Bisnis.com, JAKARTA - Kementerian Komunikasi dan Informatika (Kemenkominfo) mengaku kesulitan untuk meregulasi Whatsapp Blast, pesan Whatsapp berantai seperti SMS Blast, karena bisnis platform over the top (OTT) disebut di luar kendali mereka.
Whatsapp Blast merupakan sebuah layanan seperti SMS Blast, yang berisi pesan tertentu, yang dikirm ke banyak nomor. Pesan tersebut biasanya berisi kegiatan pemasaran, promosi hingga verifikasi kode one time password (OTP) dari sebuah korporasi yang bekerja sama dengan Whatsapp.
Direktur Jenderal Penyelenggara Pos dan Informatika (Dirjen PPI) Kemenkominfo Wayan Toni Supriyanto mengatakan pihaknya sempat memanggil induk Whatsapp, Meta, mengenai pesan blast, yang memiliki fungsi seperti sms blast. Namun, pembahasan antara Meta dengan Kemenkominfo tak membuahkan hasil.
“Yang jelas kami tidak bisa membatasi mereka (Meta), justru yang kami rasa terganggu [dengan Whatsapp blast] adalah SMS blast. Makanya kami upayakan jangan sampai mereka mengganggu bisnis blastnya operator seluler. Karena ada hampir berapa triliun atau miliaran per tahun yang akan tergerus oleh Whatsapp blast,” kata Wayan, Selasa (19/9/2023).
Wayan mengatakan dalam Peraturan Pemerintah Nomor 46 Tahun 2021 tentang Pos, Telekomunikasi dan Penyiaran, Kemenkominfo sempat mewajibkan OTT untuk bekerja sama dengan operator telekomunikasi perihal pesan blast. Namun, OTT menolak. OTT, kata Wayan, ingin kerja sama dilakukan tanpa paksaan atau business to business (B2B).
“Itu B2B. Karena kami tidak bisa mengatur pihak sana (Meta)” kata Wayan.
Sebelumnya, Komisi VI DPR RI sempat meminta agar pemerintah mengatur bisnis OTT di Tanah Air karena berpeluang menghilangkan pendapatan negara.
Dalam rapat dengar pendapat (RDP) Komisi VI dengan Kementerian BUMN Juni lalu, Anggota Komisi VI Andre Roside mengatakan OTT terus menghadirkan layanan yang berpotensi merugikan negara, sejalan dengan hilangnya pendapatan perusahaan telekomunikasi.
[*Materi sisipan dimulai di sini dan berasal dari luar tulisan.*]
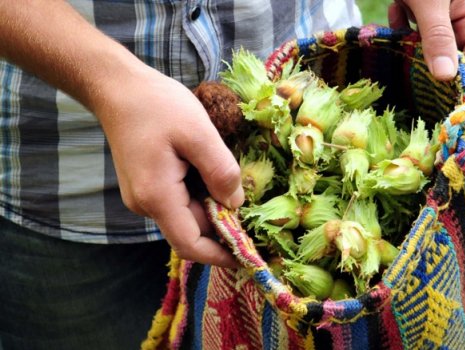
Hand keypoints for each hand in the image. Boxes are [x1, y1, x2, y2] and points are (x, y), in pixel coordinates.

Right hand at [94, 66, 243, 266]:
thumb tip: (236, 203)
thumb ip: (221, 171)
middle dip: (222, 226)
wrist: (117, 87)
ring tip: (234, 185)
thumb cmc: (157, 105)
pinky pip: (178, 201)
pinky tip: (212, 174)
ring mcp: (143, 196)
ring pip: (186, 215)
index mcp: (157, 197)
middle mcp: (146, 205)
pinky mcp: (145, 185)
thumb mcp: (198, 133)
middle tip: (254, 212)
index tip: (249, 257)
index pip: (191, 244)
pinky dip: (200, 195)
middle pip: (191, 230)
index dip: (221, 255)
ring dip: (212, 208)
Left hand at [389, 0, 464, 86]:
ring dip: (411, 42)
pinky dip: (402, 27)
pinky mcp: (429, 18)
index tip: (429, 78)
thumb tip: (446, 78)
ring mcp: (449, 22)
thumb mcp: (430, 4)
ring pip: (429, 54)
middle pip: (453, 66)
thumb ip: (438, 38)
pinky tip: (397, 9)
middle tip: (410, 42)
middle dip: (427, 61)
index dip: (457, 83)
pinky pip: (415, 38)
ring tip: (403, 15)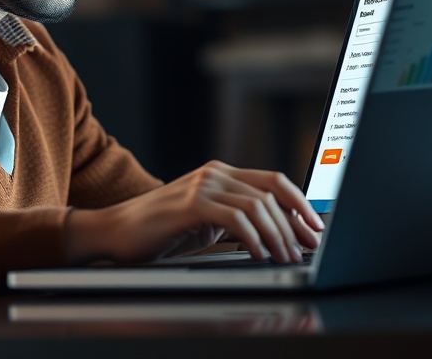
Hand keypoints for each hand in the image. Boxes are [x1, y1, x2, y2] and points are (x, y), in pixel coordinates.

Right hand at [66, 160, 323, 264]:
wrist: (116, 231)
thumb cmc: (160, 230)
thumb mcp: (206, 222)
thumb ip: (236, 219)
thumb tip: (276, 234)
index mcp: (221, 173)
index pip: (273, 181)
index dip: (300, 203)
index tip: (315, 227)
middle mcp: (215, 173)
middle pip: (271, 191)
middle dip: (295, 223)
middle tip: (305, 249)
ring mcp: (203, 185)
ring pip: (257, 205)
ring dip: (277, 235)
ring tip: (284, 258)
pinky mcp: (191, 203)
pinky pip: (235, 218)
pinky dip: (253, 238)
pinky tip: (258, 255)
Seiring dengan perkembangannya, OTT terus mengeluarkan layanan yang mendisrupsi bisnis perusahaan telekomunikasi dalam negeri.
Andre mengatakan salah satu OTT yang mengancam bisnis operator telekomunikasi dalam negeri adalah Whatsapp. Perusahaan tersebut saat ini tidak hanya menawarkan layanan bagi pelanggan ritel, juga untuk segmen korporasi melalui Whatsapp Business Solution.
Andre menyesali kondisi ini mengingat OTT seperti Whatsapp tidak membangun infrastruktur telekomunikasi dan tidak memiliki kontribusi yang jelas bagi negara. Dia juga khawatir keamanan masyarakat Indonesia terancam ketika perusahaan-perusahaan di Indonesia, khususnya BUMN, memberikan one time password (OTP) melalui layanan OTT seperti Whatsapp.
Pasalnya, nomor Whatsapp, nomor ponsel dan orang yang menggunakan nomor tersebut dapat berbeda atau tidak dalam satu identitas yang sama.
Andre juga meminta agar OTT diregulasi dalam tiga hal. Pertama, regulasi pajak penghasilan (PPH) OTT, yang merupakan amanah Perpu 1/2020 pasal 6 ayat 2. Kedua, regulasi kualitas layanan OTT, yang dapat memastikan kualitas layanan yang diterima pengguna prima, mengingat OTT mengambil bandwith yang besar.
“Terakhir adalah regulasi kewajiban kerja sama dengan operator telekomunikasi,” kata Andre.